Job title: Data Engineer (SR)
Job type: Permanent
Emp type: Full-time
Industry: IT & Telecommunications / IT・通信
Functional Expertise: Technical (IT) / 技術職(IT)
Salary: Negotiable
Job published: 2026-01-28
Job ID: 69110

Job Description

Career Opportunity for a Data Engineer in Japan!

 

■ Data Engineer

 

■ Company Overview

A research-driven organization at the intersection of AI and robotics, focused on advancing next-generation intelligent systems through cutting-edge research and real-world applications.

 

■ Your Role and Responsibilities 

● Design and implement large-scale data pipelines that cover the full lifecycle of high-quality datasets for robotics foundation models—collection, processing, curation, and publishing. 

● Design, build, and maintain data schemas, storage solutions, and query interfaces to enable VLA researchers to efficiently discover, query, and consume curated datasets. 

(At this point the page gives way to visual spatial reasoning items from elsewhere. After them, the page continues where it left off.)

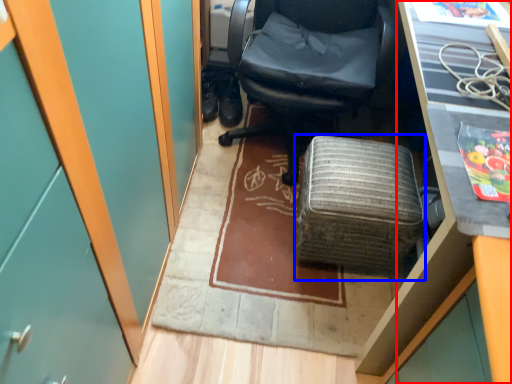
Question: Which point is closer to the camera, desk (highlighted by a red box) or furniture (highlighted by a blue box)?

Choices:
 (A) desk
 (B) furniture

Answer: (A)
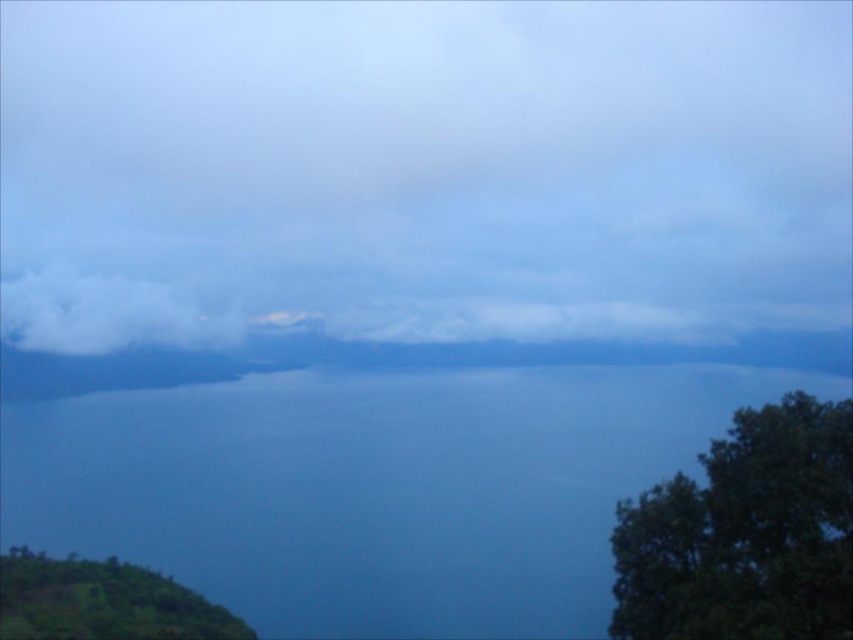
Does blue water at center have a lesser height compared to dark green leafy tree at lower right?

● Collaborate closely with VLA researchers to capture evolving data requirements and continuously improve data pipelines through analysis and experimentation.

● Design and scale distributed data-processing pipelines capable of handling petabyte-scale multimodal datasets (e.g., RGB/Depth, point clouds) with full lineage and reproducibility. 

● Define data-quality metrics and build feedback loops to continuously monitor and improve data quality.

 

■ Experience and Qualifications

● Master’s degree in Computer Science, Engineering, or related field (or equivalent practical experience).

● 5+ years professional experience in data engineering / data platform development.

● Experience in designing and operating large-scale ETL / ELT pipelines using Spark, Flink, Ray or similar distributed engine.

● Designed or led implementations using Delta Lake, Apache Iceberg, or Hudi.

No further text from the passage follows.